Source : Commission européenne(c)

Évolution :

- du PIB (en vert)

- du fret (en rose)

- du trafic de voyageurs (en bleu)

- au sein de l'Union européenne, de 1995 à 2009 (base 1995=100)

Ce graphique illustre la prépondérance du fret routier et la forte sensibilité des principaux modes de fret à la conjoncture économique.
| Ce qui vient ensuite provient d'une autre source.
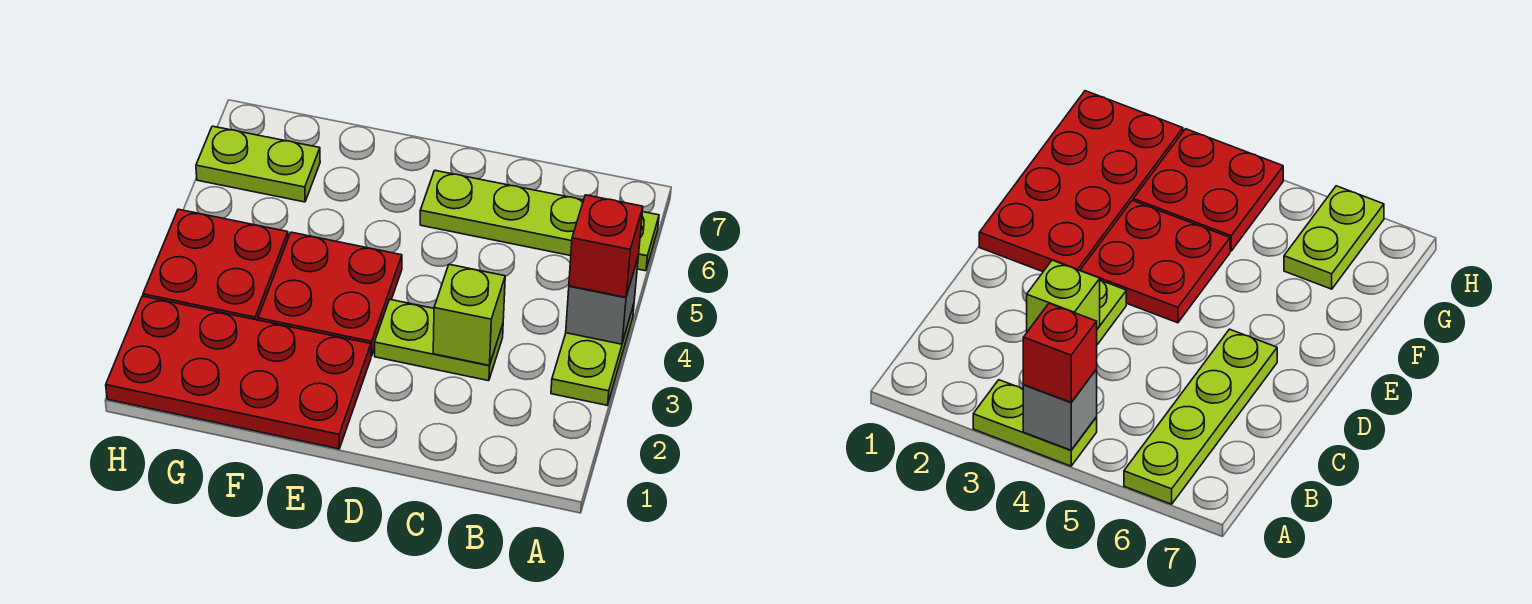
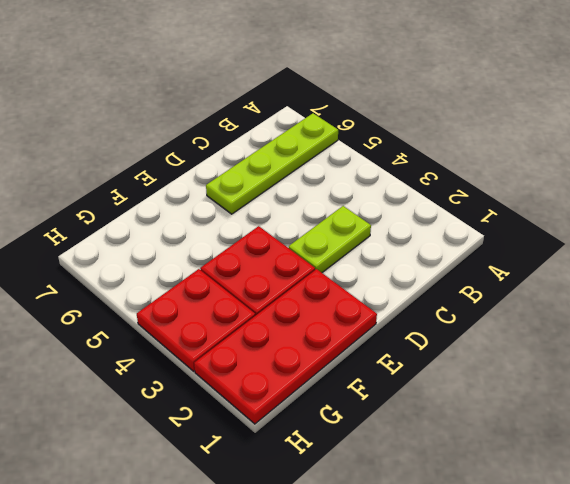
none -> lime plate A3:A4 level 1
none -> lime plate G6:H6 level 1

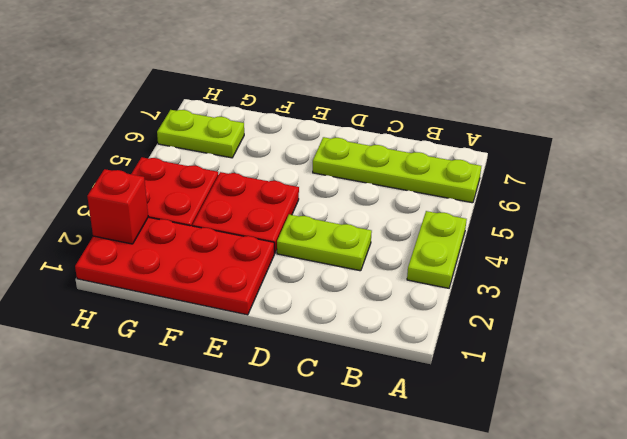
red brick H2 level 2 -> red brick A4 level 3
none -> grey brick A4 level 2
none -> lime brick C3 level 2

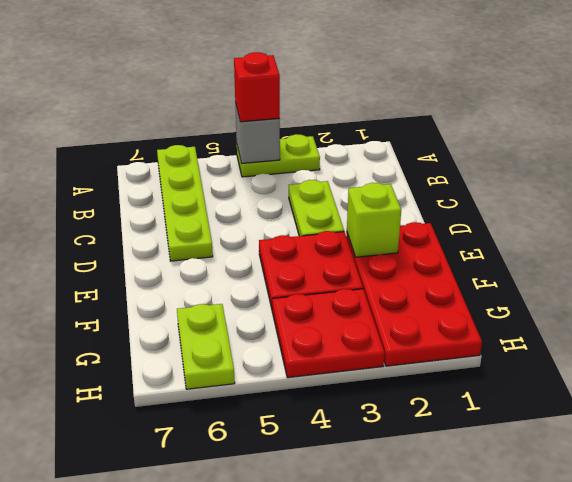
lime brick E2 level 2 -> lime brick C3 level 2

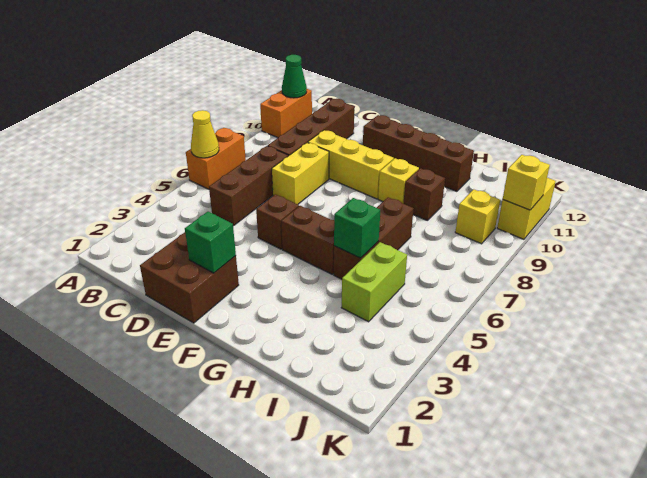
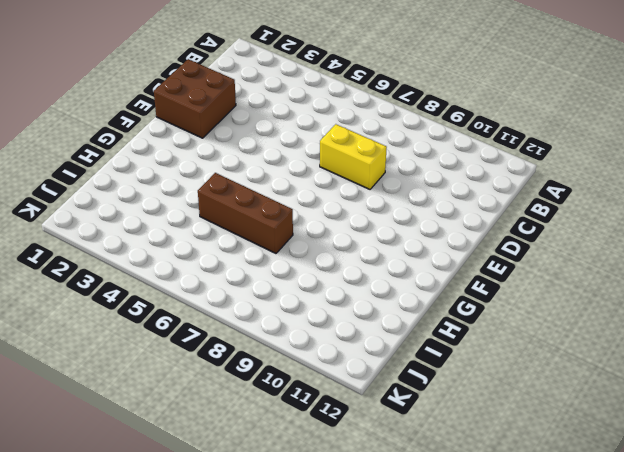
none -> orange brick A6:A7 level 1
none -> orange brick A10:A11 level 1
none -> brown brick C5:C7 level 1

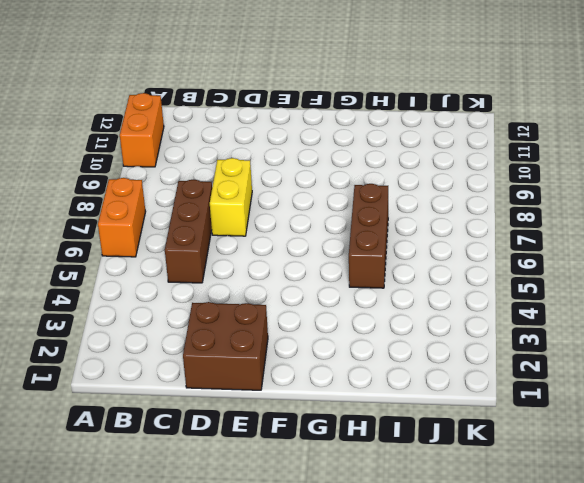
none -> brown brick C8:C11 level 1
none -> yellow brick D9:F9 level 1
none -> brown brick E5 level 1

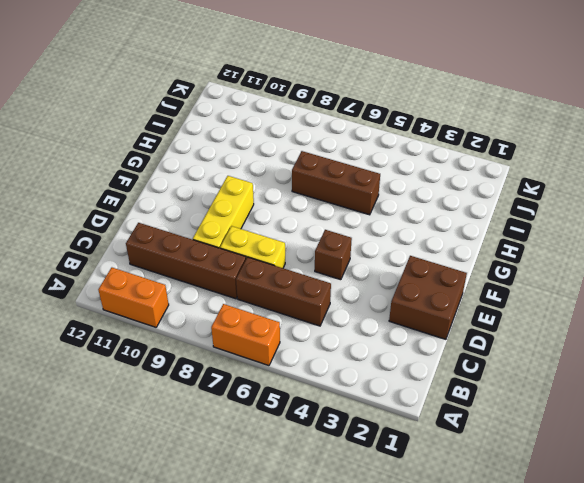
none -> brown brick E11:H11 level 1
none -> brown brick F5:G5 level 1
none -> yellow brick G9 level 1

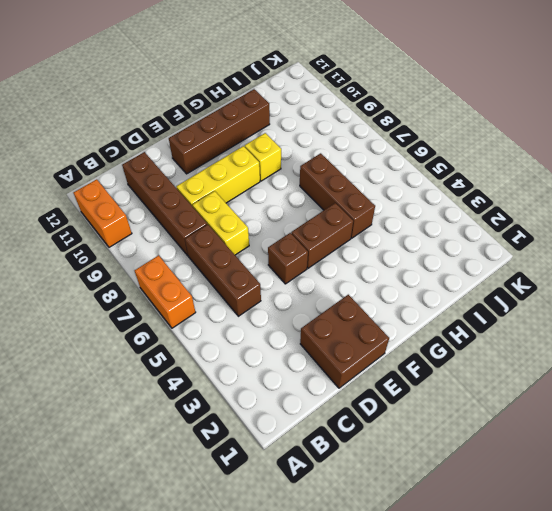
none -> brown brick H9 level 1
none -> lime brick I4:I5 level 1
none -> yellow brick J9 level 1

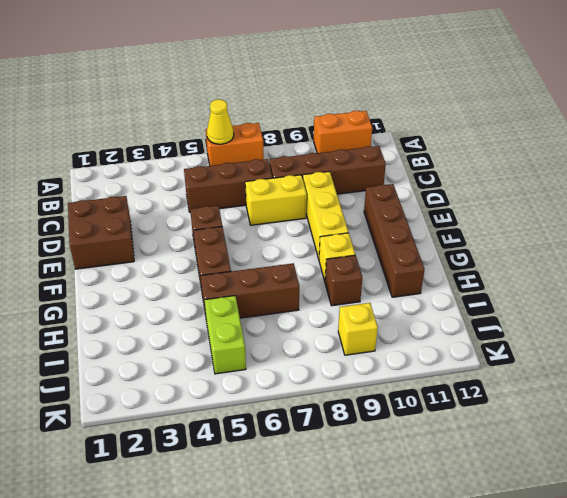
lime brick I5:J5 level 1 -> lime brick I4:I5 level 1
none -> yellow brick K10:K11 level 1
none -> green cone A11 level 2
none -> green brick E2 level 2

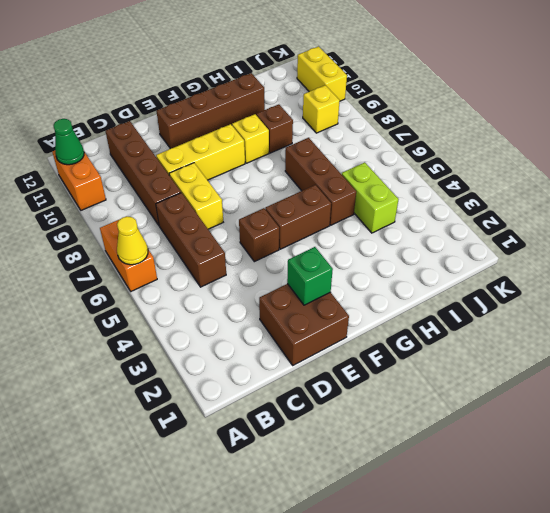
none -> green brick H5 level 2
none -> yellow brick K10 level 2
L'offre de fret routier en France est caractérisée par la présence dominante de quelques grandes sociétés, dont les deux principales (Géodis et Norbert Dentressangle) réalisent environ un quart du chiffre d'affaires. Pour le reste, on dénombrait en 2008 quelque 40 056 entreprises de taille parfois très petite, qui peinent à se maintenir sur un marché intérieur où elles sont très fortement concurrencées. L'essentiel du marché international intracommunautaire leur est fermé. Fort heureusement pour ces entreprises, le marché international avec des pays tiers à l'Union européenne repose encore sur le principe de réciprocité, ce qui élimine la concurrence des entreprises installées dans d'autres États membres.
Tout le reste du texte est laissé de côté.